Policies and procedures
You should ensure you have clear policies and procedures which set out how you will prevent, manage and respond to work-related violence. Having a policy and good procedures demonstrates your commitment to tackling violence and ensuring the safety of your staff.
You should make sure that all your staff, including new and part-time employees, are aware of these procedures and policies and know what they are expected to do. You may need to train staff and managers on how to implement the procedures and policies.

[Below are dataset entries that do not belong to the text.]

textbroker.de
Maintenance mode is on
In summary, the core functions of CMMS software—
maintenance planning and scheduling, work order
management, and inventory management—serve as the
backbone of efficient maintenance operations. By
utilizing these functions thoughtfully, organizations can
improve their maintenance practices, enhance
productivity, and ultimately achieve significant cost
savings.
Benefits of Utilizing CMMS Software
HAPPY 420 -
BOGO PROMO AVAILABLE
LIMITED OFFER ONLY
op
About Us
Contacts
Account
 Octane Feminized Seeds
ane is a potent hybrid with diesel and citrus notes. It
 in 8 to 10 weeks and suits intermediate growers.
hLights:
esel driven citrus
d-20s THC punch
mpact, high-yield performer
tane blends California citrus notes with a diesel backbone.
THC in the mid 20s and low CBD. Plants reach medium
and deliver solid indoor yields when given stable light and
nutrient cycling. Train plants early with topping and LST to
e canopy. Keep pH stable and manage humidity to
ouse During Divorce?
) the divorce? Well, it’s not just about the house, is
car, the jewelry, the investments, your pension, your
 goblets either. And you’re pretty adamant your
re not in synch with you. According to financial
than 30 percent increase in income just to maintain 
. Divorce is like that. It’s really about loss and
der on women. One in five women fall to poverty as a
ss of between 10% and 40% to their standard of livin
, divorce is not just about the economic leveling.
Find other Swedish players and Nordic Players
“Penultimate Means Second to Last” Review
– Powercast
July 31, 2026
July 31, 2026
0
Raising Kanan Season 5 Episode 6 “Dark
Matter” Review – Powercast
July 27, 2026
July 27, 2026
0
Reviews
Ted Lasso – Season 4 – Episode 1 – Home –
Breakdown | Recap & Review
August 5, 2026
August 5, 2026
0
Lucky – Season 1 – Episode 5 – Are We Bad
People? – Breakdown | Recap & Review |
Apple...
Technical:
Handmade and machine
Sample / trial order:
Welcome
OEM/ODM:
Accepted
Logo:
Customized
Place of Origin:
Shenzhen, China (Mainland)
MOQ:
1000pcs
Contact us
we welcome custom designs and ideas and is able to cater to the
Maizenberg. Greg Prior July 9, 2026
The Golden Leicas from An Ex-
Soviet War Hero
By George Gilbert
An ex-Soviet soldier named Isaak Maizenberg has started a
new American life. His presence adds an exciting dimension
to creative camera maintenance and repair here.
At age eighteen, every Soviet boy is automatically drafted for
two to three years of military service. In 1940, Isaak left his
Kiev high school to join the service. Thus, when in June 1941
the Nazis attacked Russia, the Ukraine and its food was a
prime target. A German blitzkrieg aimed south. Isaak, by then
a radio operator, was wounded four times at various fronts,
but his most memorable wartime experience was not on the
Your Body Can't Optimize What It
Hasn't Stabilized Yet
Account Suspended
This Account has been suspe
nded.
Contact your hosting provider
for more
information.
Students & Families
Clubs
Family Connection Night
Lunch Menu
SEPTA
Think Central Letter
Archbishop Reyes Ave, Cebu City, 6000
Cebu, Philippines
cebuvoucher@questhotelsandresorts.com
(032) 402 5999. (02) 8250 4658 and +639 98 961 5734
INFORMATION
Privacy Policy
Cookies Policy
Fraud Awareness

You should develop any policies and procedures in partnership with your staff and unions, if appropriate, and you should make sure your policy covers the risks to everyone. It is also important that you make these policies clear to customers as well, for example displaying your policy on requesting identification for the sale of alcohol. This gives staff something to refer to if customers query the actions of your staff.
What should my policy cover?
- The purpose of the policy, its scope and definitions of work-related violence, including the recognition that it is a health and safety issue.
- Indication of commitment from top management and support for staff actions that aim to create an environment free from violence.
- A statement that violence will not be tolerated, that it is unacceptable and that it does not show failure of staff if it occurs.
- Information on what procedures you have for working with other businesses and agencies, eg the police, local authorities etc.
- Information about who the policy and procedures affect. In the case of work-related violence this is likely to be a risk for most of your staff.
- Responsibilities for implementing the policy and procedures, for example managing directors, the board and staff. What action will be taken if staff or managers do not use the policies and procedures?
- How you will go about assessing the risks of work-related violence and where your risk assessment will be kept.
- Details of measures aimed at preventing, controlling and eliminating violence including environmental design, job design and training.
- Specific policies on aspects which are more likely to cause conflict and violence. For example, what is your policy on refunds or excluding persistent troublemakers? What is your policy on not serving underage customers?
- What reporting and recording systems you have in place and when staff should use them.
- The actions staff and managers should take if a violent incident occurs. Staff should know how to deal with it, how to support other staff members involved in incidents, and what support is available. For example, is it acceptable for a staff member to leave their till if they are being verbally abused?
- Information about arrangements for consultation, monitoring and review of the policy, as well as how the policy will be communicated to staff.